On the thin topsoil that overlay the clay slopes at Mount Vernon, George Washington grew wheat that sold in Alexandria, made ship’s biscuit that was famous the world over—and rye that supplied his less celebrated distillery. The increasing number of cattle accounted for the introduction of mangel-wurzels, turnips, and other root crops in the rotation. The soil-building virtues of peas were discovered. Beef cattle grew in increasing numbers, and began to appear prominently in inventories and wills. Orchards and vineyards were planted more widely. With these developments, simultaneously with the decline of the tobacco trade, a lively business sprang up in shipping corn, wheat, and livestock to the West Indies....[25]
In his efforts to develop methods of husbandry which would restore the fertility of the land, Washington reflected a concern which was widespread among Virginians of his time 9 and the first half of the nineteenth century. Organized efforts to promote better husbandry through exchange of practical experience and dissemination of the results of experimentation and invention began in the 1770’s.[26] Between 1790 and 1830, hundreds of publications on agriculture were produced[27] and more than 100 inventions of agricultural devices were patented to Virginians, among them Cyrus McCormick’s reaper, the most influential mechanical factor in the development of American agriculture in the nineteenth century.[28] National leaders such as Thomas Jefferson, James Monroe, and John Marshall actively worked in societies which encouraged experimentation and study for improvement of agriculture through what was called “scientific farming.”
With the effort to establish scientific farming came experiments in crop rotation, with use of clovers and grasses interspersed between other crops, increased use of manure and artificial fertilizers, better plows and methods of soil preparation, and more attention to control of erosion.
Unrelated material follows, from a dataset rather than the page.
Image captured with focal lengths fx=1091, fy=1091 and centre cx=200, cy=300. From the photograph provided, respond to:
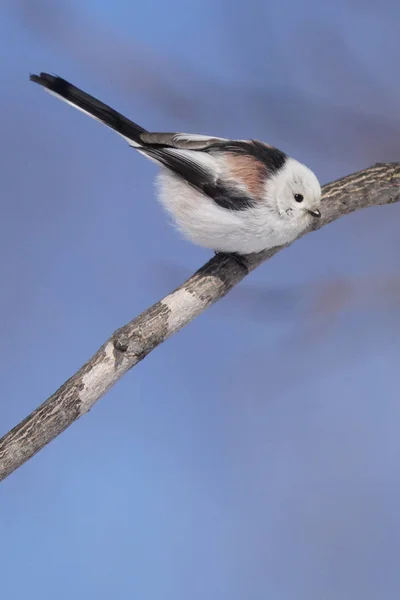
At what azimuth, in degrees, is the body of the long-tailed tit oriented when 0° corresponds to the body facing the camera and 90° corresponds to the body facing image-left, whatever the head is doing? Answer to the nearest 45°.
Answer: approximately 270°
Interest in improving farm animals during this period led to introduction of merino sheep and new breeds of mules.
Despite this active element in Virginia’s agricultural system, and notwithstanding the substantial amount of intelligent and successful experimentation and publicity of results which this element inspired, many farmers in Virginia persisted in traditional ways. “Book farming,” as the new methods were called, was decried in favor of the familiar ways of cultivating which were passed from father to son. This skepticism was strengthened, also, when experiments failed—as they did in many cases—and when Virginia agriculture suffered from economic depression along with the rest of the nation—as it did in the years following the War of 1812.[29]
While Virginia agriculture had an equivocal or only moderately successful record of growth from 1750 to 1830, the proponents of scientific farming could and did argue that its value was measured in political as well as economic terms. Men like Thomas Jefferson, James Madison, John Taylor, James Garnett, and others sincerely believed that the survival of their way of life and that which they sought for Virginia depended on restoring the farmer to preeminence. One historian has described their philosophy thus:
The sincerity of their belief in the corruption of urban and the virtue of rural living is unquestionable. They practiced as they preached. And as they looked about them, at the long line of Virginia leaders of the early republic and at their own modest pleasant way of life, which some of them believed extended all the way down to their slaves, they felt they had incontestable evidence of the rightness of their convictions. As their soil became depleted, the hold of their state on preeminence in everything was weakening. Restore the soil and Virginia would be restored to her rightful preeminence. Simple, primitive, noble, limited yet grand, thus went the conception.[30]
THE MOSS FAMILY AS FARMERS
Whether John Moss and his descendants who inherited and worked Green Spring Farm were “scientific farmers” according to the standards of the time is not certain. Presumably they were aware of the organizations which espoused this cause since they were active in the public life of their state and community. They may well have read the writings of some of the scientific farming leaders of the time, such as John Taylor, who wrote under the pseudonym, “Arator,” and whose articles on agriculture were published in a Georgetown newspaper commencing in 1810.[31]
An inventory of the personal property of William Moss, made in connection with an auction to settle up his estate in 1835, offers indirect evidence of the farming methods of the Moss family. (A copy of this inventory is contained in appendix D.)